Data items:
╭──

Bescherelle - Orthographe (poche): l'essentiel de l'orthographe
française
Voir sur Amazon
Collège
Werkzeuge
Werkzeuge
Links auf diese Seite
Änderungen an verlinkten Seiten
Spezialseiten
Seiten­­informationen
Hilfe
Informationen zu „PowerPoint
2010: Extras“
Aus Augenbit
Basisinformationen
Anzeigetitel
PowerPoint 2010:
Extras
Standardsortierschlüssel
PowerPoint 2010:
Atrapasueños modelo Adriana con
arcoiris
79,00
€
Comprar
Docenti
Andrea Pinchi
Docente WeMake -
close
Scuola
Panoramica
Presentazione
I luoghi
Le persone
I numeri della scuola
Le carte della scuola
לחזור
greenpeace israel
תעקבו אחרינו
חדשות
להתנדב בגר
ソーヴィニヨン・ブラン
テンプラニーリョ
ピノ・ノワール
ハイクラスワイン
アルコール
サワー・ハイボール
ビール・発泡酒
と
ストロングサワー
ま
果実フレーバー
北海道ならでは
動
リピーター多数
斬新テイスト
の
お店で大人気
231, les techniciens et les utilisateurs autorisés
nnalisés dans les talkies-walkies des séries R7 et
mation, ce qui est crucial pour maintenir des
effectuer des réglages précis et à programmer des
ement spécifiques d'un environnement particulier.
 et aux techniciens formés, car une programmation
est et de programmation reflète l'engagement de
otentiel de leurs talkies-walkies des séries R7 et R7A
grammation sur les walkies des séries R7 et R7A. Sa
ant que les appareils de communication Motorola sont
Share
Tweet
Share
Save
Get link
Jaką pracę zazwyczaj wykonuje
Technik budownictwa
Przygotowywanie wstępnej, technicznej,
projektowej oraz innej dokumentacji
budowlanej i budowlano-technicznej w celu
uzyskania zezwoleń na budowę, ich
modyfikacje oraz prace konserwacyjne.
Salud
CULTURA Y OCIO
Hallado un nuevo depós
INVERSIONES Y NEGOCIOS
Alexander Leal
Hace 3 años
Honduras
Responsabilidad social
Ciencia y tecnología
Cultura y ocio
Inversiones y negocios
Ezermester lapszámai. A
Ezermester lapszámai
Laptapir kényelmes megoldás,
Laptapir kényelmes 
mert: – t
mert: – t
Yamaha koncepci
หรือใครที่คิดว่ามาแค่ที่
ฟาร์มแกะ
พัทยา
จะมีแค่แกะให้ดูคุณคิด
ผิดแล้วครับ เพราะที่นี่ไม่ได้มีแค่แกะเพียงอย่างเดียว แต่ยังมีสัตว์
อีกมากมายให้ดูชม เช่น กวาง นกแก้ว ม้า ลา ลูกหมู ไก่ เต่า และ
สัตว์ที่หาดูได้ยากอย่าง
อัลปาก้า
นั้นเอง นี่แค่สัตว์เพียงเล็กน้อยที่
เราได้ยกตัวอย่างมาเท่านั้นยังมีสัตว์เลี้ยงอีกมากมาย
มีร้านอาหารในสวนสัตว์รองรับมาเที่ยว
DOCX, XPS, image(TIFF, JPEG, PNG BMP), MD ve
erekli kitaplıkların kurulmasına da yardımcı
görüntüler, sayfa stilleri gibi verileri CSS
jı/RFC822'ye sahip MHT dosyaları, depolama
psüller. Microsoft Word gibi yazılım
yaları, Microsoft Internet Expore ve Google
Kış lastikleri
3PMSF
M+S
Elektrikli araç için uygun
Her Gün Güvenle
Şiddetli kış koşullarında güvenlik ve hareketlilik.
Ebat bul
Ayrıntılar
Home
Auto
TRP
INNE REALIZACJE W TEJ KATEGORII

╰──

### Directions
Rewrite the data above, replacing every "Share" with "Post" and leaving everything else unchanged.

### Solution for this exercise
Bescherelle - Orthographe (poche): l'essentiel de l'orthographe
française
Voir sur Amazon
Collège
Werkzeuge
Werkzeuge
Links auf diese Seite
Änderungen an verlinkten Seiten
Spezialseiten
Seiten­­informationen
Hilfe
Informationen zu „PowerPoint
2010: Extras“
Aus Augenbit
Basisinformationen
Anzeigetitel
PowerPoint 2010:
Extras
Standardsortierschlüssel
PowerPoint 2010:
Atrapasueños modelo Adriana con
arcoiris
79,00
€
Comprar
Docenti
Andrea Pinchi
Docente WeMake -
close
Scuola
Panoramica
Presentazione
I luoghi
Le persone
I numeri della scuola
Le carte della scuola
לחזור
greenpeace israel
תעקבו אחרינו
חדשות
להתנדב בגר
ソーヴィニヨン・ブラン
テンプラニーリョ
ピノ・ノワール
ハイクラスワイン
アルコール
サワー・ハイボール
ビール・発泡酒
と
ストロングサワー
ま
果実フレーバー
北海道ならでは
動
リピーター多数
斬新テイスト
の
お店で大人気
231, les techniciens et les utilisateurs autorisés
nnalisés dans les talkies-walkies des séries R7 et
mation, ce qui est crucial pour maintenir des
effectuer des réglages précis et à programmer des
ement spécifiques d'un environnement particulier.
 et aux techniciens formés, car une programmation
est et de programmation reflète l'engagement de
otentiel de leurs talkies-walkies des séries R7 et R7A
grammation sur les walkies des séries R7 et R7A. Sa
ant que les appareils de communication Motorola sont
Post
Tweet
Post
Save
Get link
Jaką pracę zazwyczaj wykonuje
Technik budownictwa
Przygotowywanie wstępnej, technicznej,
projektowej oraz innej dokumentacji
budowlanej i budowlano-technicznej w celu
uzyskania zezwoleń na budowę, ich
modyfikacje oraz prace konserwacyjne.
Salud
CULTURA Y OCIO
Hallado un nuevo depós
INVERSIONES Y NEGOCIOS
Alexander Leal
Hace 3 años
Honduras
Responsabilidad social
Ciencia y tecnología
Cultura y ocio
Inversiones y negocios
Ezermester lapszámai. A
Ezermester lapszámai
Laptapir kényelmes megoldás,
Laptapir kényelmes 
mert: – t
mert: – t
Yamaha koncepci
หรือใครที่คิดว่ามาแค่ที่
ฟาร์มแกะ
พัทยา
จะมีแค่แกะให้ดูคุณคิด
ผิดแล้วครับ เพราะที่นี่ไม่ได้มีแค่แกะเพียงอย่างเดียว แต่ยังมีสัตว์
อีกมากมายให้ดูชม เช่น กวาง นกแก้ว ม้า ลา ลูกหมู ไก่ เต่า และ
สัตว์ที่หาดูได้ยากอย่าง
อัลปาก้า
นั้นเอง นี่แค่สัตว์เพียงเล็กน้อยที่
เราได้ยกตัวอย่างมาเท่านั้นยังมีสัตว์เลี้ยงอีกมากมาย
มีร้านอาหารในสวนสัตว์รองรับมาเที่ยว
DOCX, XPS, image(TIFF, JPEG, PNG BMP), MD ve
erekli kitaplıkların kurulmasına da yardımcı
görüntüler, sayfa stilleri gibi verileri CSS
jı/RFC822'ye sahip MHT dosyaları, depolama
psüller. Microsoft Word gibi yazılım
yaları, Microsoft Internet Expore ve Google
Kış lastikleri
3PMSF
M+S
Elektrikli araç için uygun
Her Gün Güvenle
Şiddetli kış koşullarında güvenlik ve hareketlilik.
Ebat bul
Ayrıntılar
Home
Auto
TRP
INNE REALIZACJE W TEJ KATEGORII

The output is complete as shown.